The data =
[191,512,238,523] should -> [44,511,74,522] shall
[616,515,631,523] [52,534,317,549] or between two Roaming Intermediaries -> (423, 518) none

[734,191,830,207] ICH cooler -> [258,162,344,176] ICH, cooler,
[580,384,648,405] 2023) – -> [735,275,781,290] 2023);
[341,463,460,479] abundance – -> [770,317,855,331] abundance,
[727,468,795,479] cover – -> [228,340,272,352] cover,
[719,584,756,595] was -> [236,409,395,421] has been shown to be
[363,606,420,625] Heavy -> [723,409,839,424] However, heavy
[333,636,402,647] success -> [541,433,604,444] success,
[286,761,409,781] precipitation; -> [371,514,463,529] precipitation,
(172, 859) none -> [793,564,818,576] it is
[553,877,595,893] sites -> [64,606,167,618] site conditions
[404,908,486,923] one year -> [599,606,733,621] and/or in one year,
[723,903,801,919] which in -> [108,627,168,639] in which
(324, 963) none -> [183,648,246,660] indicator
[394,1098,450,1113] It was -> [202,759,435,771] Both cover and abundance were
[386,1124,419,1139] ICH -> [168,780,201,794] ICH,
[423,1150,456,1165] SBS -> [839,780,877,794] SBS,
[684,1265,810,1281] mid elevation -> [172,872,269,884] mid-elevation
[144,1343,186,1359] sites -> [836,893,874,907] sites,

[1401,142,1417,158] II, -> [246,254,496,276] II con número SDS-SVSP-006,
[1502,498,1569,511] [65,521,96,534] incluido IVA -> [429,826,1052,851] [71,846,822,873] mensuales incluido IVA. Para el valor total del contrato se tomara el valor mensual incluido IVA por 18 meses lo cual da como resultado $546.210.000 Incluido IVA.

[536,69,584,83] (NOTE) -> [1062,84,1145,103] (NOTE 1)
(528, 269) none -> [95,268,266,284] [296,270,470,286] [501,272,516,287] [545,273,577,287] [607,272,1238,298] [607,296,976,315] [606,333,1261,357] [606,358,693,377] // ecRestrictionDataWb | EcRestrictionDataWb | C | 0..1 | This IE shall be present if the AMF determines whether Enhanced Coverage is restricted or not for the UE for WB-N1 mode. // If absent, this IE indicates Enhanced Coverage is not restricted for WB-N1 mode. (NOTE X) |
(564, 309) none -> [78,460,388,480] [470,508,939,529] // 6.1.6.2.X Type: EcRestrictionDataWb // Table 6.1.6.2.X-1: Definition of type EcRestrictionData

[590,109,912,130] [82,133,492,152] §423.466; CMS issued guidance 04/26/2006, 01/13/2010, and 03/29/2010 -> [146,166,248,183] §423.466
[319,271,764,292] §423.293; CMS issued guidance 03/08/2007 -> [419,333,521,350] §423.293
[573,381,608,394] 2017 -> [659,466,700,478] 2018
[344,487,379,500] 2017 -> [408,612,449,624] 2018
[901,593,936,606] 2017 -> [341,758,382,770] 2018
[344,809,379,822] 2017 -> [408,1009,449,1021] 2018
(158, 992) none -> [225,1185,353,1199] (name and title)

Directions for this task = A word-for-word copy of the lines above from the one with "[553,877,595,893] sites ->" through the one with "[386,1124,419,1139] ICH ->", inclusive, is the only output wanted.

Response to the task =
[553,877,595,893] sites -> [64,606,167,618] site conditions
[404,908,486,923] one year -> [599,606,733,621] and/or in one year,
[723,903,801,919] which in -> [108,627,168,639] in which
(324, 963) none -> [183,648,246,660] indicator
[394,1098,450,1113] It was -> [202,759,435,771] Both cover and abundance were
[386,1124,419,1139] ICH -> [168,780,201,794] ICH,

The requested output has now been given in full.